WORK ITEM.
Within the data beneath, some lines may hold the word "Icons". Give the number of those lines and nothing else.

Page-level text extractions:

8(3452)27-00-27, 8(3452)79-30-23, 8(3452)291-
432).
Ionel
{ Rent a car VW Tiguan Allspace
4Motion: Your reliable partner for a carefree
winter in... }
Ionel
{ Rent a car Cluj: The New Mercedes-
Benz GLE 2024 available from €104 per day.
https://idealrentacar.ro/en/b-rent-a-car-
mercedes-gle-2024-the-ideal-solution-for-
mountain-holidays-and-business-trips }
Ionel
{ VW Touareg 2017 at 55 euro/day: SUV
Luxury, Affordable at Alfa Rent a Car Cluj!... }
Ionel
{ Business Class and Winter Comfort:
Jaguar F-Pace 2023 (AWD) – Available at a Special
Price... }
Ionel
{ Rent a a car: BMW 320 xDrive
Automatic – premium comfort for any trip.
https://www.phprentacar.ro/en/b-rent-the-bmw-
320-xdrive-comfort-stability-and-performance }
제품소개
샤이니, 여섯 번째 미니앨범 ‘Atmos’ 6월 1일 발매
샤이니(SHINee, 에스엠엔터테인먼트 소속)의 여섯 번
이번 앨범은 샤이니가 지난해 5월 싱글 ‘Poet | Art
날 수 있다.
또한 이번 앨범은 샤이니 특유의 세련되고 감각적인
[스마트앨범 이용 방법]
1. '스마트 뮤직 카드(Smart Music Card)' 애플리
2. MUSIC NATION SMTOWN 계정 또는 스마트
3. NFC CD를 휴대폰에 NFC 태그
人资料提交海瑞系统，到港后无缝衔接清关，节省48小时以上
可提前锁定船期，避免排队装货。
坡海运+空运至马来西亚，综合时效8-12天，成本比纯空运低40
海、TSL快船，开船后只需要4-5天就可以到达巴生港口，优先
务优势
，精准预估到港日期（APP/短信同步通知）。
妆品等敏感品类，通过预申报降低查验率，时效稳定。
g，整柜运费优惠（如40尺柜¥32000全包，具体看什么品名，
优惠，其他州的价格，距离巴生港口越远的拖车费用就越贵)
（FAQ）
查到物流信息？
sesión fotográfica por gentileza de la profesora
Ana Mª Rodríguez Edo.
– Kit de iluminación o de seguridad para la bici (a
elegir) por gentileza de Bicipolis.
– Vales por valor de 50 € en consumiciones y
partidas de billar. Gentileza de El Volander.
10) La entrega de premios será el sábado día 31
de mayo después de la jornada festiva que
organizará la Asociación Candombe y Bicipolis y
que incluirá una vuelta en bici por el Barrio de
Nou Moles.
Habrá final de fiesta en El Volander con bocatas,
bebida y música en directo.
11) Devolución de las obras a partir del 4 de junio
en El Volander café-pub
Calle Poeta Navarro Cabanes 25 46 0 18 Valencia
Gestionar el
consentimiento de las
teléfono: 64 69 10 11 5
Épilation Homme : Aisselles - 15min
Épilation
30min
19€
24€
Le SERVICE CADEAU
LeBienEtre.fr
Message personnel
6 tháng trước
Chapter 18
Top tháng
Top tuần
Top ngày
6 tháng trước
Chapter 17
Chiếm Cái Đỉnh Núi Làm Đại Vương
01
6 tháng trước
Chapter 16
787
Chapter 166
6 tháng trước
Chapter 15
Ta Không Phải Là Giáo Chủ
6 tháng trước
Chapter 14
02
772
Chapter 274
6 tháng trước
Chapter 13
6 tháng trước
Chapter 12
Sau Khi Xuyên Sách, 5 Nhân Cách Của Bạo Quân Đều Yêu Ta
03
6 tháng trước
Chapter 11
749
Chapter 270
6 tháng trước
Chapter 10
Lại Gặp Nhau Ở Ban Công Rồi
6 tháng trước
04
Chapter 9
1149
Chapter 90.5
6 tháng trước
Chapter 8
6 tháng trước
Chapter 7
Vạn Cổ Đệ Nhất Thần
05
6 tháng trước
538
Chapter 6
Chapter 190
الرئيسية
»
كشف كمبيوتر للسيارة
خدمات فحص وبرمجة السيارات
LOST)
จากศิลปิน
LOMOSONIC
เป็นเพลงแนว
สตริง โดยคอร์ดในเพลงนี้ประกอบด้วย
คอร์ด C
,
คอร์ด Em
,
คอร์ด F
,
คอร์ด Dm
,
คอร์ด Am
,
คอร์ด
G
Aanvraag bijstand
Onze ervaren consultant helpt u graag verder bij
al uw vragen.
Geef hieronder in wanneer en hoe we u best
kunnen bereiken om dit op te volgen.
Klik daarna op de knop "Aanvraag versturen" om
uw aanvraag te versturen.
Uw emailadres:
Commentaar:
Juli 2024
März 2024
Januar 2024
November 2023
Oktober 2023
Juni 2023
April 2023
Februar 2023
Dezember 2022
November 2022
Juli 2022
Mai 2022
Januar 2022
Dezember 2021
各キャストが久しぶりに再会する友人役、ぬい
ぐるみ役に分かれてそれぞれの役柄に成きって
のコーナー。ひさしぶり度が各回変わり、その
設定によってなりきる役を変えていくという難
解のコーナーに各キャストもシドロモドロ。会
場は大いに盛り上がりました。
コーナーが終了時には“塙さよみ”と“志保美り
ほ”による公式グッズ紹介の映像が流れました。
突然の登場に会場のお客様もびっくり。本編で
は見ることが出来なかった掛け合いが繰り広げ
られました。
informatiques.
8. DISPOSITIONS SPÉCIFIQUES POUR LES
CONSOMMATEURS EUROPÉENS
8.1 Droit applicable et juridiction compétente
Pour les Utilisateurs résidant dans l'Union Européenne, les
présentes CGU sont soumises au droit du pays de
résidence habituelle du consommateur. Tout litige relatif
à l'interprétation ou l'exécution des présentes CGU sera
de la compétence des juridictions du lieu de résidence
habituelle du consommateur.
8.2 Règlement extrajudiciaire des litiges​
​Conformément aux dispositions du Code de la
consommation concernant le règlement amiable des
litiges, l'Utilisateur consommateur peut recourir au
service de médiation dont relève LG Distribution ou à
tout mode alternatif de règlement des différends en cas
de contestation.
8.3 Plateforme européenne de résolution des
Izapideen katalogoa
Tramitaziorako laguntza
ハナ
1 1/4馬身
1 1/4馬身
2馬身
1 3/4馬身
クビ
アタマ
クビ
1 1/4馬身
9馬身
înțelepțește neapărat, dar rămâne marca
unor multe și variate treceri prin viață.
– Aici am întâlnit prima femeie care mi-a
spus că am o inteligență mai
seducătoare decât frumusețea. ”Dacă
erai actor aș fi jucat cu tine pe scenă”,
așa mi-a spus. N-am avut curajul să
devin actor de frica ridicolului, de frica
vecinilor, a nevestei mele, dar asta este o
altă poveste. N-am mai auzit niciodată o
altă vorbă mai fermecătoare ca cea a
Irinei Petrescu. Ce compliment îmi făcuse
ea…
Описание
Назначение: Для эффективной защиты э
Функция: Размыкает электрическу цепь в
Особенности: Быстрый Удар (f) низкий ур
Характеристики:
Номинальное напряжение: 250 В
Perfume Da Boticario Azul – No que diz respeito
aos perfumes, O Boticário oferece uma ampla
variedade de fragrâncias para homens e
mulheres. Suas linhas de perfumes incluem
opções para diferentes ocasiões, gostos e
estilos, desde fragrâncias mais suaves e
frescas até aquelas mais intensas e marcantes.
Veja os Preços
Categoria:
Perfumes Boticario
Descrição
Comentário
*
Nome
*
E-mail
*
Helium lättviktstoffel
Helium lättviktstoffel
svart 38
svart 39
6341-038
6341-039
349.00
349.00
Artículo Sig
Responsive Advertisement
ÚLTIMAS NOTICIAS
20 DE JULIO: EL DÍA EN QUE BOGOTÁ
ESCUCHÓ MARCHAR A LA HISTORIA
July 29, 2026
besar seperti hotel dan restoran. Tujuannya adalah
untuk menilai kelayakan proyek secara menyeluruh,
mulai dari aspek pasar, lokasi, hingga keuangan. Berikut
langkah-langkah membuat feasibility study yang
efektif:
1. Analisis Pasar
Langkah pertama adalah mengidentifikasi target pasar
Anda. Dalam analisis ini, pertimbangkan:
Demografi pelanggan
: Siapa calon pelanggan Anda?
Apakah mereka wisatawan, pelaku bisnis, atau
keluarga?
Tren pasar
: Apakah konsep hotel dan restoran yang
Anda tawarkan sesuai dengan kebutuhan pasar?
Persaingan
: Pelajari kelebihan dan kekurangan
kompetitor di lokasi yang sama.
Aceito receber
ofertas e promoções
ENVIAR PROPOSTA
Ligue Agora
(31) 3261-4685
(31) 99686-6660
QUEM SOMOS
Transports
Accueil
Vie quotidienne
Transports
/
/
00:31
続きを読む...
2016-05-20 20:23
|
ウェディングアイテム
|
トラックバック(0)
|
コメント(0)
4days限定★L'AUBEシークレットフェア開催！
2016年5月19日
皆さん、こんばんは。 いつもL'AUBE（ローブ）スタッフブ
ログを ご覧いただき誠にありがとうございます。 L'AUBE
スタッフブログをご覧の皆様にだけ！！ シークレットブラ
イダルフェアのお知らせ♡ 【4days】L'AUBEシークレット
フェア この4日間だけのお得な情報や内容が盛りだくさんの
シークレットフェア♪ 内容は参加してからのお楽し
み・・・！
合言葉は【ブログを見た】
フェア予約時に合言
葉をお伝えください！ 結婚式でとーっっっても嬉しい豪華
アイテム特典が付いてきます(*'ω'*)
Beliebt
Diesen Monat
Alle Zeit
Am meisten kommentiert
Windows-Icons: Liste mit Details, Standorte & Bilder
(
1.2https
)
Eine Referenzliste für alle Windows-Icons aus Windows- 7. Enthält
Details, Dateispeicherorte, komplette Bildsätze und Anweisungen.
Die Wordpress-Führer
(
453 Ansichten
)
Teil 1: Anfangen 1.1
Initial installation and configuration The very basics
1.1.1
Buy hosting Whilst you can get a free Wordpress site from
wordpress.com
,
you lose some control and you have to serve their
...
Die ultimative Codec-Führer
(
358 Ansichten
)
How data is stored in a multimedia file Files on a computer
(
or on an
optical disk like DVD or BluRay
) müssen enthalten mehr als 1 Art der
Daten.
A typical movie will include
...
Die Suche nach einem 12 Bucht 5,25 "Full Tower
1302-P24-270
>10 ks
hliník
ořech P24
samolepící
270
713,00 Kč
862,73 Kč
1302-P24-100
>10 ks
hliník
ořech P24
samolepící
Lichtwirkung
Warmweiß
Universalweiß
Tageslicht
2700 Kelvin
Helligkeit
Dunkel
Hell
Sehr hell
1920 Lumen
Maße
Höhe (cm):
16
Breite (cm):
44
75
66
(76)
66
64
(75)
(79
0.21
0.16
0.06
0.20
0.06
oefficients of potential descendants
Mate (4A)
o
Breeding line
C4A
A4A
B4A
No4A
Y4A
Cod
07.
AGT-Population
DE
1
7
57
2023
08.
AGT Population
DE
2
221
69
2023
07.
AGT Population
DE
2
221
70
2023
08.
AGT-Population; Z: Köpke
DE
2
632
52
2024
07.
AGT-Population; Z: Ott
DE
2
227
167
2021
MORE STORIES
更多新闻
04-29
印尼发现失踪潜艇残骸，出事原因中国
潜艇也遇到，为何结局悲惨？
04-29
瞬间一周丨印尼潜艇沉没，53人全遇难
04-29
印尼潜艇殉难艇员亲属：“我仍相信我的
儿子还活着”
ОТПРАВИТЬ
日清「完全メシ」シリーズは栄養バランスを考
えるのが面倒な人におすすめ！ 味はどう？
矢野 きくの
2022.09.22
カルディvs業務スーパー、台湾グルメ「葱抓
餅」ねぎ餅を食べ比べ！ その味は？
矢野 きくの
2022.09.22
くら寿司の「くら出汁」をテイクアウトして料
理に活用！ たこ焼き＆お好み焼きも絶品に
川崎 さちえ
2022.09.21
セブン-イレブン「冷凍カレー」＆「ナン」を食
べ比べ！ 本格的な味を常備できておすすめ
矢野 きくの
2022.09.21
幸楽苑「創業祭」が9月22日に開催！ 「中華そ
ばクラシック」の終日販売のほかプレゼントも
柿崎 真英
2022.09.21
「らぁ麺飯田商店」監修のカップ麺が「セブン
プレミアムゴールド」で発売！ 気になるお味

RESPONSE BELOW.
2